Central bank observers want Federal Reserve Chairman Jerome Powell to remain on guard as the United States ramps up its vaccination efforts, putting an end to the COVID-19 pandemic in sight.

Specifically, some analysts believe Fed officials should start considering an adjustment to its about $ 120 billion per month program to purchase assets in a way that could help pave the way for a more fluid market operation in key segments of the US debt markets.

That wouldn’t mean cutting back on its monthly asset purchases. Rather, the policy change would be designed to be more responsive to a rising rate environment, particularly if demand for new US home loans cools, after the pandemic helped inaugurate the soaring house prices and record 30-year mortgage rates.

“As the Fed adjusts to an economy about to reopen (supported by a very strong fiscal tailwind), we expect their balance sheet policies to become increasingly flexible,” wrote a team of BofA Global strategists led by Satish Mansukhani, in a research note.

“One option for the Fed is to ‘switch’ certain purchases from MBS to UST,” the team wrote, referring to the central bank’s ongoing monthly asset purchases as part of the government guarantee. $ 7.3 trillion agency mortgage-backed securities market and about $ 20 trillion US Treasury market.

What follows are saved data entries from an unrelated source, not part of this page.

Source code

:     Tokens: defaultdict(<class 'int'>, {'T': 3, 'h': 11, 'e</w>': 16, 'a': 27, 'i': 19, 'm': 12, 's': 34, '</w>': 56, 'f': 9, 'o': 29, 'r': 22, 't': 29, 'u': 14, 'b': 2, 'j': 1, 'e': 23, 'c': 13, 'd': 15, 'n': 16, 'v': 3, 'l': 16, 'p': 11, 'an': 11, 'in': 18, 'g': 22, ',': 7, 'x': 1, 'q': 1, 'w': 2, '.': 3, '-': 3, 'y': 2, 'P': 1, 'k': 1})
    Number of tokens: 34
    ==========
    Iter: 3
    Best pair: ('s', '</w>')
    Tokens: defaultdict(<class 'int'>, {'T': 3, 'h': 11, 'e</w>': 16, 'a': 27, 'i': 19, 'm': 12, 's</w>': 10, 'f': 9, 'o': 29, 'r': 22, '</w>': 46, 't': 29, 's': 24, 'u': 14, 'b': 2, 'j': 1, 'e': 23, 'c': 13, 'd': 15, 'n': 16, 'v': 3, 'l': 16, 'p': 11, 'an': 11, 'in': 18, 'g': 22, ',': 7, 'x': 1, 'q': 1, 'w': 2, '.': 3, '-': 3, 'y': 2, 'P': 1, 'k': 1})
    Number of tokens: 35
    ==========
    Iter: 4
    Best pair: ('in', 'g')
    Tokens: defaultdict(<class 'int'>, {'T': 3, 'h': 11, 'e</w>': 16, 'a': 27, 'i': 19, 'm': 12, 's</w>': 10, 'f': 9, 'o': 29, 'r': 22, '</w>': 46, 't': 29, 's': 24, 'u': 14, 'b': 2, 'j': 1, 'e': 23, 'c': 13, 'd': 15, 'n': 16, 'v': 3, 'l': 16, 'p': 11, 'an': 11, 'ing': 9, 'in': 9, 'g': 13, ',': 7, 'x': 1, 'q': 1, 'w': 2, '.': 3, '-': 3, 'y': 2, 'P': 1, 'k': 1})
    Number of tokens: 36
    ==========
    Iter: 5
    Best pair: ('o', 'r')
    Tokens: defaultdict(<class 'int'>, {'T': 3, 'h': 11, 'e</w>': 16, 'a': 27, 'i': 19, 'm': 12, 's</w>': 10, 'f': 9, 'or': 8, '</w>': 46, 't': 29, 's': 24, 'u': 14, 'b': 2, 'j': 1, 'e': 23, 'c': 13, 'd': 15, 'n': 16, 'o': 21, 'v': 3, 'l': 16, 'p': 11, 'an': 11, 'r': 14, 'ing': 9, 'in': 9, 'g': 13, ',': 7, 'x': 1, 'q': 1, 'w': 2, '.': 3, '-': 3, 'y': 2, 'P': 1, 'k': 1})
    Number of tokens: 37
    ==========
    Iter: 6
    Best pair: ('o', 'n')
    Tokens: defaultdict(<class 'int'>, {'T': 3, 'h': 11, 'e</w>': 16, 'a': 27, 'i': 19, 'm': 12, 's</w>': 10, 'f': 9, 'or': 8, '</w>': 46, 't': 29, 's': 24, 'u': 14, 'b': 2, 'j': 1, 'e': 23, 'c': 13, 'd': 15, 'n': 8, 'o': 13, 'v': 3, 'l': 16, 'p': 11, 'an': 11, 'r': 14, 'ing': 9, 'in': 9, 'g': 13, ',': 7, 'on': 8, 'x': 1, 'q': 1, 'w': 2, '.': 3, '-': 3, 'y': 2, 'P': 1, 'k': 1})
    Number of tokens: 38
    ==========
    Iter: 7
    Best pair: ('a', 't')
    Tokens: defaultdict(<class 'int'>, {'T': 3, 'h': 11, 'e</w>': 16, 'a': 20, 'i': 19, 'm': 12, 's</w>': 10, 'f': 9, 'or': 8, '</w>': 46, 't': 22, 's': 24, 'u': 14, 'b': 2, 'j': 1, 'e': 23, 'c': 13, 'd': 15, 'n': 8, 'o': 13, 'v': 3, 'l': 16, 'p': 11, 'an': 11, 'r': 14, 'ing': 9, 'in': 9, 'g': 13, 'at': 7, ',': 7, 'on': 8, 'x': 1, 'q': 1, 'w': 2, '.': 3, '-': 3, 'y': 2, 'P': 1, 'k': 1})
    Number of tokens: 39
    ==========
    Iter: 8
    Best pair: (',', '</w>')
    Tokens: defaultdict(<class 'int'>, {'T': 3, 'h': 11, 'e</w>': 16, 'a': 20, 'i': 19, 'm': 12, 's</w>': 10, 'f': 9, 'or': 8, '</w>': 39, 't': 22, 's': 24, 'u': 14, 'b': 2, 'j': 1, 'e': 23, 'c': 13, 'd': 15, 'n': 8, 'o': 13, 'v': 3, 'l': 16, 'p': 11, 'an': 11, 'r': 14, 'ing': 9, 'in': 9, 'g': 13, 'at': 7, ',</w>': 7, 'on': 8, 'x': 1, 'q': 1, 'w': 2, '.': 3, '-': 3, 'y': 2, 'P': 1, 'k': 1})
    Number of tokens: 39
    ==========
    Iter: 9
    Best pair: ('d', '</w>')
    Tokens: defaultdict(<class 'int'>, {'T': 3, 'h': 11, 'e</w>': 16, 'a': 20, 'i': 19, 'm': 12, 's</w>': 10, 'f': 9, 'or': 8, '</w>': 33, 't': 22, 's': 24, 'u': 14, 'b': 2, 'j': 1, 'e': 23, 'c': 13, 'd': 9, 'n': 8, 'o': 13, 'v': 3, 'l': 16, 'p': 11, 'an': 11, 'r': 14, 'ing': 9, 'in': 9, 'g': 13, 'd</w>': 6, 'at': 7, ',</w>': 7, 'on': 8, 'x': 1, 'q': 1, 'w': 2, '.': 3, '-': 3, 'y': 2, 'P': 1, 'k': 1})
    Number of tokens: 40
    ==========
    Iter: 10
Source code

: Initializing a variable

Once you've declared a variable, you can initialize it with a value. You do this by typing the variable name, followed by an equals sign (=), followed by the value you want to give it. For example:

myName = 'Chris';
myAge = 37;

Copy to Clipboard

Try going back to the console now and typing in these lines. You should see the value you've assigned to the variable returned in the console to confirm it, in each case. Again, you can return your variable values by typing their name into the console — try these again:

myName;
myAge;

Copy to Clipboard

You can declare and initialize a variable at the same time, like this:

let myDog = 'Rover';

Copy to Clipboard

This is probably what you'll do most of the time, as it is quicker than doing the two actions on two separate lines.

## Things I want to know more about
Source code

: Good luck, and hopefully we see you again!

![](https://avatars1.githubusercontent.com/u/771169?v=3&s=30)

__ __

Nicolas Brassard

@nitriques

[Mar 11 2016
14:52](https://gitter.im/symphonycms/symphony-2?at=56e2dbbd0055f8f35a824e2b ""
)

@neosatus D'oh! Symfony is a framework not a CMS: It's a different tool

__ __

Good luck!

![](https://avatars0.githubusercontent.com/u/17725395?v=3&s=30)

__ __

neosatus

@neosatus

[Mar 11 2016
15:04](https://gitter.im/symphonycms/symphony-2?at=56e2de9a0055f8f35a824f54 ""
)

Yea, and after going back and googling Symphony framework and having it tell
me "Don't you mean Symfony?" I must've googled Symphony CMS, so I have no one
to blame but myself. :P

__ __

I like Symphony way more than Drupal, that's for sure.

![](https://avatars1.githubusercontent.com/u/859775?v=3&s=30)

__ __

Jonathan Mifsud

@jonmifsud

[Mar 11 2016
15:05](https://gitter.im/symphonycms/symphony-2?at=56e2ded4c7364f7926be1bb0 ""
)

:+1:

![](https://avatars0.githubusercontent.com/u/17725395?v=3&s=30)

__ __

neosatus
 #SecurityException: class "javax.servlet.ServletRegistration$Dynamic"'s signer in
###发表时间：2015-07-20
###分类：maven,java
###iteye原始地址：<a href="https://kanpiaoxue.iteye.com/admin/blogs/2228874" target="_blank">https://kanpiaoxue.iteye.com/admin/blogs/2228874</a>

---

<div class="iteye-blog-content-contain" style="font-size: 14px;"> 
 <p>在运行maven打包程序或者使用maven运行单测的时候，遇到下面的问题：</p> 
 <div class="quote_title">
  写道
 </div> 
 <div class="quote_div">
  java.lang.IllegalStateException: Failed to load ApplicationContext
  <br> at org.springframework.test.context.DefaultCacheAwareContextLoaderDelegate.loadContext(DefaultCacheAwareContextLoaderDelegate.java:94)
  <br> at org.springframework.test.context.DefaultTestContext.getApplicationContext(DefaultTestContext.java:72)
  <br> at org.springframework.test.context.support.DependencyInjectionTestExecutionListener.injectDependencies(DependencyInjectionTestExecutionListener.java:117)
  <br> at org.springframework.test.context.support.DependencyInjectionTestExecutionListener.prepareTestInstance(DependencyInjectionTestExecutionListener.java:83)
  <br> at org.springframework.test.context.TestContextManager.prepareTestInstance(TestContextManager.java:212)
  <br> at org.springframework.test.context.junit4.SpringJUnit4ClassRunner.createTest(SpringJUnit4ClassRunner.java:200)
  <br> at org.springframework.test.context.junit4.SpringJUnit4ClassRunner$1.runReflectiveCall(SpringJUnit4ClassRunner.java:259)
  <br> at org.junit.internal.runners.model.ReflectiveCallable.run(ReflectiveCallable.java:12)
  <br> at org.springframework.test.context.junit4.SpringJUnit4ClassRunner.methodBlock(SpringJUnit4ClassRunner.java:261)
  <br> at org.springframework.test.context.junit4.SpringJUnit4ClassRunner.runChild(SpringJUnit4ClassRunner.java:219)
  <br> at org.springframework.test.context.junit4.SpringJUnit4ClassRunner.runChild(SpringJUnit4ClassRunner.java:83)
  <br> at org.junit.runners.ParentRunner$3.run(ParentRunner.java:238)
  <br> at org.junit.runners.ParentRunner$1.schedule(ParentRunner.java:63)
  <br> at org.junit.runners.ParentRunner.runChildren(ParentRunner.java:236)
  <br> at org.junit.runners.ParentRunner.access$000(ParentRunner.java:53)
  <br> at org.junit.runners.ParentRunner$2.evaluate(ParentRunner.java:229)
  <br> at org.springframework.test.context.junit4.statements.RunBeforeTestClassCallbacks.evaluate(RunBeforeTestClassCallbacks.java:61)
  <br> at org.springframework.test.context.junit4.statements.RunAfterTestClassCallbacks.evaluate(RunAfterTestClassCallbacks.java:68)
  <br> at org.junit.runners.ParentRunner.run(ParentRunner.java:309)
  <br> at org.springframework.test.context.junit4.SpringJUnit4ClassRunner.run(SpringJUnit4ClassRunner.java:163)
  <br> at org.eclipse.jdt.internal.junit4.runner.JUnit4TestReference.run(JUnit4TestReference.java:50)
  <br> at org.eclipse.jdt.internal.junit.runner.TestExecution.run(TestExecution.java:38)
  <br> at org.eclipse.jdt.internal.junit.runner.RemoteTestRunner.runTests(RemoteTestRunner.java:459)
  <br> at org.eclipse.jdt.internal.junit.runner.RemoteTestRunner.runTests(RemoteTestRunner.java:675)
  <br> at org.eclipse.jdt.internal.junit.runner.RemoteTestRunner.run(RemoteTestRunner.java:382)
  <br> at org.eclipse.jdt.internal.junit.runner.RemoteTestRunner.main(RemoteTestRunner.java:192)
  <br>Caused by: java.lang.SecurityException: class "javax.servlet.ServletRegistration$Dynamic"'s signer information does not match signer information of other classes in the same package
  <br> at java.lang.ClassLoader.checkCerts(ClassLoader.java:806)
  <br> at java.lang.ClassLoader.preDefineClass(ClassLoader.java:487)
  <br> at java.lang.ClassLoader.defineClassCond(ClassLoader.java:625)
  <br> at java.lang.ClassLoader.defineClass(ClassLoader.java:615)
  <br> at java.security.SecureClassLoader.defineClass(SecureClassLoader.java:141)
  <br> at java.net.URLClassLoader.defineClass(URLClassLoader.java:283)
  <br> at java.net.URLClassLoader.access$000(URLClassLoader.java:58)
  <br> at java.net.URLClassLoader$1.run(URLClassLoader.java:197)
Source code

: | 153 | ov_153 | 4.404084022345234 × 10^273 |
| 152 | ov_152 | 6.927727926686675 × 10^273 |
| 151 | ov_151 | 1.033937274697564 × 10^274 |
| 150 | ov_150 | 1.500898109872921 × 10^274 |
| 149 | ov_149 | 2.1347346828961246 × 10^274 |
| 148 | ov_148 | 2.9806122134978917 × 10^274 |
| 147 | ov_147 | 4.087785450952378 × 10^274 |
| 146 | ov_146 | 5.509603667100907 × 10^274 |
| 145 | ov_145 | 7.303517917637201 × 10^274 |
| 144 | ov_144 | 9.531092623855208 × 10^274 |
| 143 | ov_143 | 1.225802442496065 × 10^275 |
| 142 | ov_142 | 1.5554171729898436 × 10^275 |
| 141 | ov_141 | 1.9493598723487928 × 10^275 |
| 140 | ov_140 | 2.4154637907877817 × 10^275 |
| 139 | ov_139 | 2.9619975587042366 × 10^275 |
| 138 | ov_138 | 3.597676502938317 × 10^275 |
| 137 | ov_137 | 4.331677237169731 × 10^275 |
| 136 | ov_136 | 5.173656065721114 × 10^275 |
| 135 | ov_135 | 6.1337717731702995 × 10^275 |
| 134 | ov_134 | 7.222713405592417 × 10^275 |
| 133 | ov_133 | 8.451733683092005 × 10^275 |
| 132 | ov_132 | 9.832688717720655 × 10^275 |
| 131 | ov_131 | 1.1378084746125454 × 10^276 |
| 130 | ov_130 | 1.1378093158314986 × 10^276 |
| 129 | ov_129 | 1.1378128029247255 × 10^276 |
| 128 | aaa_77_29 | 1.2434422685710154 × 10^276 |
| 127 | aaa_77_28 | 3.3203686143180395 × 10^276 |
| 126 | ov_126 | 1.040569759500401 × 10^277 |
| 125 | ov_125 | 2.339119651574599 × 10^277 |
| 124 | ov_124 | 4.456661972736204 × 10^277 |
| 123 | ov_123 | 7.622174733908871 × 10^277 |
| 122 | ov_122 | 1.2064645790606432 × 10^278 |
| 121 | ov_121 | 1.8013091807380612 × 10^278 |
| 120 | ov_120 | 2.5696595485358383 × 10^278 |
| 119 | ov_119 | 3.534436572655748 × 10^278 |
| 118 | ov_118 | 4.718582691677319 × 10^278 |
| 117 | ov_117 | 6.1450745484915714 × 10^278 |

UST market thinks Fed footprint may not be large enough due to increasing UST supply and fearful investors amid rising rate trend , while the MBS market is showing more and more signs that the Fed may be too big. “

The 10-year Treasury benchmark yield TMUBMUSD10Y,
1.548%
was up around 80 basis points on the year to date Wednesday at 1.67%, its highest level since January 2020. The sudden rate hike put pressure on top-tier stocks and raised fears of a possible surge in inflation as billions of dollars in stimulus swept through financial markets.

The $ 13.8 billion Vanguard Mortgage Backed Securities ETFs
VMBS,
+ 0.06%
was down 1.3% on the year to date Wednesday, according to FactSet. It tracks the Bloomberg Barclays US MBS Float Adjusted Index benchmark. The Janus Henderson Mortgage Backed Securities ETF
JMBS,
+ 0.08%
was 0.7% lower on the same section.

As investors turned away from growth stocks, pulling the Nasdaq Composite COMP,
+ 0.40%
In corrective territory, defined as a 10% decline from a recent high, other large-cap benchmarks continue to push into record territory. The Dow Jones Industrial Average DJIA,
-0.75%
was slightly higher on Wednesday, while the S&P 500 SPX,
-0.14%
was lower.

The surge in government bond yields has also raised concerns that the Fed may have a political misstep, namely that it could end up reversing its easy money policies sooner than expected, scaring investors off. investors and draining liquidity from the financial system.

The Federal Open Market Committee concludes a two-day meeting on Wednesday, and while no major policy changes are expected, investors will be listening for more clues as to the central bank’s thinking on its expectations for inflation and rising bond yields.

Read: Fed to stay easygoing this week as Powell channels his inner calm from Gary Cooper

At last check, the Fed had nearly $ 4.9 trillion in US Treasury debt and $ 2.1 trillion in agency mortgage debt, part of its record. 7.600 billion dollars in balance sheet.

The bulk of all new US home loans created since the 2008 financial crisis have been taken at higher credit standards than in the past. This allows the loans to be bundled and sold in the form of bonds with government guarantees, while generally offering holders a small withdrawal to Treasuries.

But after the recent round of asset purchases by the Fed, problems have arisen. Namely, the spread, or premium, that investors earn on certain government guaranteed mortgage bonds over benchmark T-bills has fallen to negative levels. A negative spread on mortgage bonds can make owning treasury bills a more attractive alternative, crowding out fund managers and hurting liquidity.

Adjusted spreads on MBS options turn negative

BofA Global

To counteract these pressures and help restore the market to function, Mansukhani’s team said the Fed may consider gradually reducing its monthly mortgage bond purchases, while reducing its net growing holdings of mortgage assets to 20. billion dollars, against 40 billion currently.

Scott Buchta, head of fixed income strategy at Brean Capital, said he agreed with the logic behind the call for the Fed to reduce mortgage bond purchases in the coming months, especially if mortgage origination volumes start to slow in the United States amid rising interest rates.

The interest rate on 30-year fixed-rate mortgages recently climbed to nearly 3.05%, a high not seen since July 2020, after falling to a record low of around 2.65% in January, according to housing giant Freddie Mac FMCC,
+1.09%.

“The Fed’s MBS purchases will soon become a much larger percentage of overall output, and we will soon be issuing a lot more Treasury bonds where increased Fed support may / will be needed,” Buchta told MarketWatch.

“If we were to advise the Fed, that would be a direction in which we would go.”